As part of the CBAC Seminar series, join us for this presentation by Toon van Veen, Associate Professor, Department of Medical Physiology at the University Medical Centre Utrecht, The Netherlands.
This seminar will be virtual. Register for this event by going here.
Seminar Title: "Arrhythmogenic cardiomyopathy: from bedside to bench and back to the patient"

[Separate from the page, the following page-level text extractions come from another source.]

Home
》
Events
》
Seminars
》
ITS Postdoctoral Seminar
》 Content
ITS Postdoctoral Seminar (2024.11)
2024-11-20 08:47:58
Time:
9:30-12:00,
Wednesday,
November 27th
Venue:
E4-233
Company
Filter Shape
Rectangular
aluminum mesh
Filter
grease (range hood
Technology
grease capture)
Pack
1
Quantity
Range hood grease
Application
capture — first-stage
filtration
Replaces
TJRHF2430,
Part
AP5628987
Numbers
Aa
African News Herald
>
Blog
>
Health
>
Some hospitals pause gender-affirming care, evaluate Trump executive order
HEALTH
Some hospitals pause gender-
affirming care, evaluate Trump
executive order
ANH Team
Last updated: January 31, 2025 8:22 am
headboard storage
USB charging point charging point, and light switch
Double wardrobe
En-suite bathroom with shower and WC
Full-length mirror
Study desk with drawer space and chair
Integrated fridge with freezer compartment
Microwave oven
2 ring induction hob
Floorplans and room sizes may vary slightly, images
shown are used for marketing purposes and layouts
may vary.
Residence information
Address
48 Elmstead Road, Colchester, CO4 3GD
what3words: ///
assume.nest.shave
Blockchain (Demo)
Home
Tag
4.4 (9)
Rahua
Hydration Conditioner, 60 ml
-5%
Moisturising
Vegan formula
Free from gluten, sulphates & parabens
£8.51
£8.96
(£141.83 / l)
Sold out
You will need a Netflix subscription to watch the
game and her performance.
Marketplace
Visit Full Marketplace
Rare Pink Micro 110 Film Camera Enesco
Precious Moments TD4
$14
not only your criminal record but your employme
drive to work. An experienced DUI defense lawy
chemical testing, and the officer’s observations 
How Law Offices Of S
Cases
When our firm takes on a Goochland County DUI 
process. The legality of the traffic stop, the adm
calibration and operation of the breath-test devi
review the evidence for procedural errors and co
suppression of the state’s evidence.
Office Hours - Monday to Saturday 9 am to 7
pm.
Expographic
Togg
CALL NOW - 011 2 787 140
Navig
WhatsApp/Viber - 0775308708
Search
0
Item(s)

Abstract: Arrhythmogenic cardiomyopathy (ACM), also known as arrhythmogenic right ventricular cardiomyopathy (ARVC), is a progressive inheritable cardiac disease which is characterized by a gradual fibrofatty replacement of cardiomyocytes in the ventricles. Pathogenic variants that trigger onset of the disease are primarily found in genes encoding proteins that constitute the desmosomes, such as plakophilin-2 (PKP2), plakoglobin (JUP), desmoplakin (DSP), desmoglein-2 (DSG2) and desmocollin-2 (DSC2), but also in non-desmosomal genes such as phospholamban (PLN). Presentation of ACM (prevalence estimated to be around 1:1000 – 1:5000) mostly occurs in adolescence, often between the second and fourth decade of life, however presentation is age and sex dependent and therefore highly variable among patients. Individuals with ACM suffer from an increased risk of ventricular arrhythmias and sudden cardiac death (SCD), often occurring in young adults during exercise, in early (asymptomatic) stages of the disease. However, disease penetrance is incomplete, and imaging techniques are at present unable to detect subclinical stages of the disease, making early detection of ACM to prevent SCD challenging. A better understanding of the mechanisms underlying ACM is needed to identify markers of early disease and predict potential arrhythmic events.
In the past decade, several experimental models have been developed that recapitulate clinical characteristics of this life-threatening disease. Studying those models has provided new insights in the molecular mechanisms that steer onset and progression of ACM. Amongst those findings we uncovered a potential leading role for dysregulation of the calcium homeostasis at the early onset of diseases presentation, subsequently leading to contractile impairment and an increased vulnerability for arrhythmias. Application of computational modeling allowed to further dissect the consequences of alterations in the individual contributors to calcium homeostasis and allowed to translate findings from experimental models to the situation in patients. Regarding the aspect of early detection of patients being at risk for disease onset, or to monitor progression of severity, we explored the potency of several new biomarkers.
In this presentation, I will discuss the clinical manifestation of ACM, the experimental findings that we obtained in the last couple of years and how they might contribute to improvements in disease management.